的沉默

  有人来敲门,我不愿意打开,我不喜欢舌头太多。我知道门口有几个脑袋迫不急待地要钻进来看我如何打扁了一面镜子。不过是手臂不小心碰倒了桌角的相框,我匆忙抢救时却撞翻了身旁的椅子,本没镜子什么事,但这不相干的东西竟然在千钧一发时跟着我急的经脉惧断,只“啪”一声,躺地上永垂不朽了。
  网页上七嘴八舌的故事离奇而又千篇一律,我不怎么爱恭听别人的高谈阔论,只是这个世界要求人必须要有点吹捧的本领,因为在聚众吃喝玩乐的时候,你不能一言不发,否则就显得鸡立鹤群;你更不能两耳只闻窗外事,这很容易就会暴露出你孤行己意的本性。所以,为了博一个百科全书的名头,我时常把睡觉的时间拿出来恶补这门功课,以期达到通晓百理的沽名效果。
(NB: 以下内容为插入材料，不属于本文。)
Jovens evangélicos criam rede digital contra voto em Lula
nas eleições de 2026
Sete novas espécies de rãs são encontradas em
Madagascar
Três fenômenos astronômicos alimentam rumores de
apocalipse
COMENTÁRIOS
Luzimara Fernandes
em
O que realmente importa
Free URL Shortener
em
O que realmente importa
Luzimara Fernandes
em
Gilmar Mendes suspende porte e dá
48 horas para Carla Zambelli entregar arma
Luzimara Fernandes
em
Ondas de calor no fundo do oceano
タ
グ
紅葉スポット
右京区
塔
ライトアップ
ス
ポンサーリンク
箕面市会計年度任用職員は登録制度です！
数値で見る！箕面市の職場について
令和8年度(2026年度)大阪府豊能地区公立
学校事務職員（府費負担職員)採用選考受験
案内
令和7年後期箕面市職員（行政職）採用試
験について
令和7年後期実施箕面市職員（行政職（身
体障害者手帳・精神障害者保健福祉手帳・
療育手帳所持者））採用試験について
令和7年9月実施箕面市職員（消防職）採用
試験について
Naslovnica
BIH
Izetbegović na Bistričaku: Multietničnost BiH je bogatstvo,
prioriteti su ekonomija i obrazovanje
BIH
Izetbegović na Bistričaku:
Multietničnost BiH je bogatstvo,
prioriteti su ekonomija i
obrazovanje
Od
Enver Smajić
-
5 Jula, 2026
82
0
  窗外狂风不止的时候,小苗在我身边挺直了腰身,因为有我的庇佑它一点也不害怕了,兴许某一天,它真会长成一棵木瓜。就着白开水我看遍了塞壬的每一个句子,她说她是在用文字见证寂莫,她说她要微笑着从地狱走向天堂。这个叫塞壬的人起初是大叔说来听的,他向来关注湖北人在东莞的一举一动。这个神话里的名字从黄石铿锵走来,同韩宇一样,带着满腔激情溶入南方一些水深火热的城市,品透了灰色的人情冷暖后,见证了东莞不相信眼泪。
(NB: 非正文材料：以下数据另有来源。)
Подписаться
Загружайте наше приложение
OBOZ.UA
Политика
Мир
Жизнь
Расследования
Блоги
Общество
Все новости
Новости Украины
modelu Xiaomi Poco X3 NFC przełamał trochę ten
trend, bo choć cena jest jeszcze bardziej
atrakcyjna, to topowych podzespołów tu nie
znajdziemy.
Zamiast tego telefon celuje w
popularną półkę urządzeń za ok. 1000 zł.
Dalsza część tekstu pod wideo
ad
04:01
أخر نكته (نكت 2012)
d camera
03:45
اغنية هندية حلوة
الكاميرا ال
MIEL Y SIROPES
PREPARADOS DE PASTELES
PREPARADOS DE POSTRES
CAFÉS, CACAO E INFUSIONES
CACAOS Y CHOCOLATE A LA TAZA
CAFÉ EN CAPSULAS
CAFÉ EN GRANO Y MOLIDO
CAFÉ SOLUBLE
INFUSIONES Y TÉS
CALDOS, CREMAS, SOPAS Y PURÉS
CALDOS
  来莞的人都这么认为,大叔说其实不只是东莞,眼泪在任何城市都没有份量。
  天涯上以秒为单位刷新的文字把不大的论坛挤的水泄不通,曾有一册册以亲身经历为蓝本的书页从这里走进了图书室。作为城市的陌生人,面对千难万险,诸如塞壬、韩宇或者郑小琼辈的外来者没有闭上泪眼,她们反倒睁大眼睛,把身边的血腥用愤怒的笔红烧出一道道触目惊心的菜肴,于是,社会就轰动了,文坛就轰动了。若逆来顺受惯了,平空出现一种顽固的介质自然惊醒了还在懒洋洋中的人们,原来不为瓦全的结果,是真的可以化腐朽为神奇。
  可彤瑶还是彤瑶,像身边的幼苗,没有成材的迹象,不知道有没有可能长成木桃。那些舒展的文字里透着的狠辣,让我害怕,那种漫不经心的章节里藏满的尔虞我诈叫我心乱如麻,那篇篇千锤百炼的诚实的悲伤让我恨不得砸了这电脑!